╭─ Text section

|BROWN, ALLEN - Former ARS Employee|
Submitted to: Plant Genetic Resources: Characterization and Utilization
Publication Type: Peer Reviewed Journal
Publication Acceptance Date: 5/23/2008
Publication Date: 6/16/2008
Citation: Donnelly, L.M., M.M. Jenderek J.P. Prince, P.A. Reeves A. Brown and R.M. Hannan. 2008. Genetic diversity in the USDA Limnanthes germplasm collection assessed by simple sequence repeats. Plant Genetic Resources: Characterization and Utilization 1:33-41.
Interpretive Summary: Meadowfoam (Limnanthes sp.) has attracted attention for industrial use due to unique characteristics of the seed oil. Wild populations of the plants showed variability in seed yield and oil content. The United State Department of Agriculture, Agricultural Research Service, National Plant Germplasm System (USDA-ARS-NPGS) maintains a meadowfoam germplasm collection. The diversity of the collection was evaluated by molecular markers. The markers differentiated all accessions, indicating that all accessions were unique, and that the USDA Limnanthes germplasm collection is genetically diverse, contributes to the conservation of the Limnanthes gene pool and is a suitable source of germplasm for the crop improvement.

╰─

According to the meadowfoam publication record, which organization maintains the meadowfoam germplasm collection? The records are separate material that is not part of the meadowfoam publication record.

╭─ Record excerpts

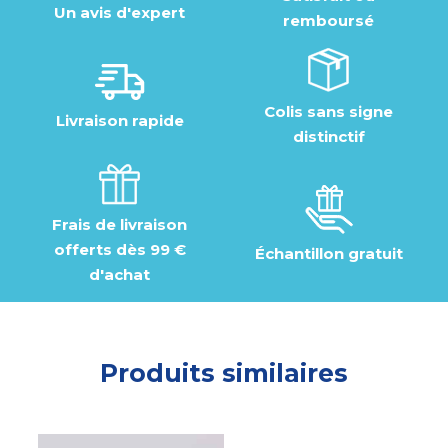
Un avis d'expert
remboursé
Colis sans signe
Livraison rapide
distinctif
Frais de livraison
offerts dès 99 €
Échantillon gratuit
d'achat
Produits similaires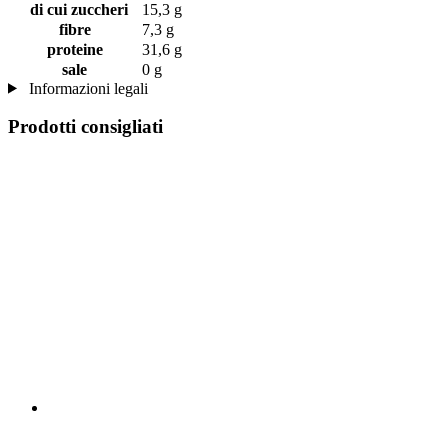
di cui zuccheri
15,3 g
fibre
7,3 g
proteine
31,6 g
sale
0 g
Informazioni legali
Prodotti consigliati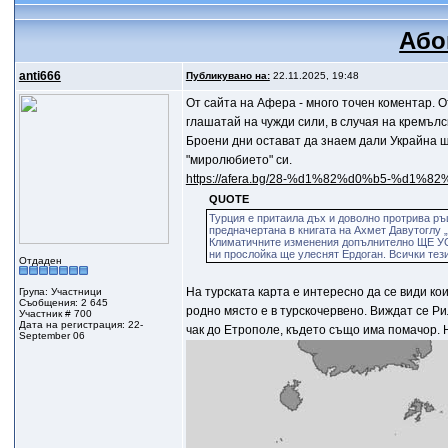
Або
anti666
Публикувано на:
22.11.2025, 19:48
От сайта на Афера - много точен коментар. 
глашатай на чужди сили, в случая на кремълс
Броени дни остават да знаем дали Украйна щ
"миролюбието" си.
https://afera.bg/28-%d1%82%d0%b5-%d1%8
QUOTE
Турция е притаила дъх и доволно протрива ръ
предначертана в книгата на Ахмет Давуто
Климатичните изменения допълнително ЩЕ 
ни прослойка ще улеснят Ердоган. Всички тези
Отдаден
На турската карта е интересно да се види ко
Група: Участници
Съобщения: 2 645
родно място е в турскочервено. Виждат се Р
Участник # 700
Дата на регистрация: 22-
чак до Етрополе, където също има помачор. 
September 06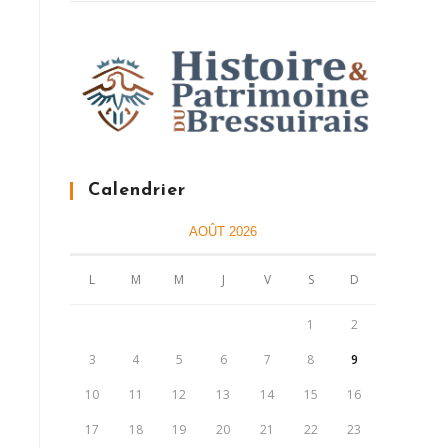
Calendrier
AOÛT 2026
L
M
M
J
V
S
D
1
2
3
4
5
6
7
8
9
10
11
12
13
14
15
16
17
18
19
20
21
22
23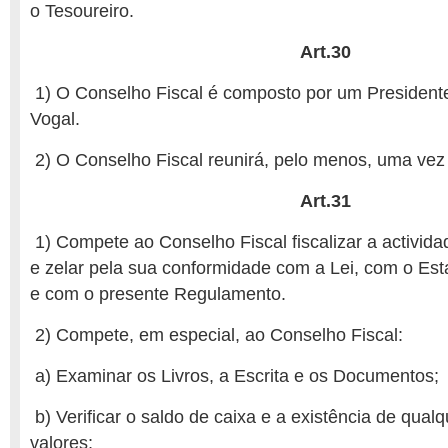
o Tesoureiro.
Art.30
1) O Conselho Fiscal é composto por um President
Vogal.
2) O Conselho Fiscal reunirá, pelo menos, uma ve
Art.31
1) Compete ao Conselho Fiscal fiscalizar a activid
e zelar pela sua conformidade com a Lei, com o Est
e com o presente Regulamento.
2) Compete, em especial, ao Conselho Fiscal:
a) Examinar os Livros, a Escrita e os Documentos;
b) Verificar o saldo de caixa e a existência de qual
valores;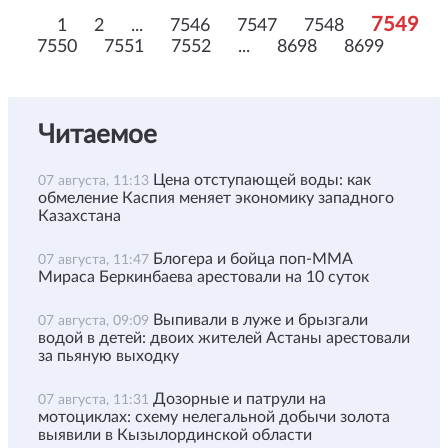
7549
1
2
...
7546
7547
7548
7550
7551
7552
...
8698
8699
Читаемое
Цена отступающей воды: как
07 августа, 11:13
обмеление Каспия меняет экономику западного
Казахстана
Блогера и бойца поп-ММА
07 августа, 11:47
Мираса Беркинбаева арестовали на 10 суток
Выпивали в луже и брызгали
07 августа, 09:09
водой в детей: двоих жителей Астаны арестовали
за пьяную выходку
Дозорные и патрули на
07 августа, 11:31
мотоциклах: схему нелегальной добычи золота
выявили в Кызылординской области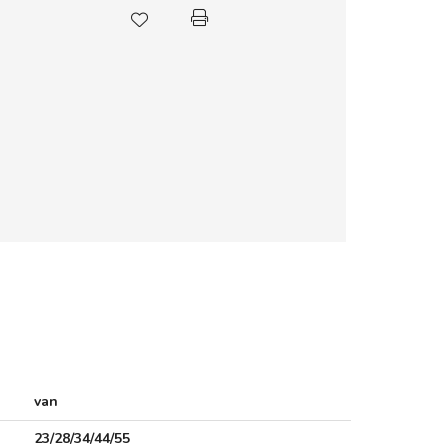
van
23/28/34/44/55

╰─

Your solution: The United States Department of Agriculture, Agricultural Research Service, National Plant Germplasm System (USDA-ARS-NPGS).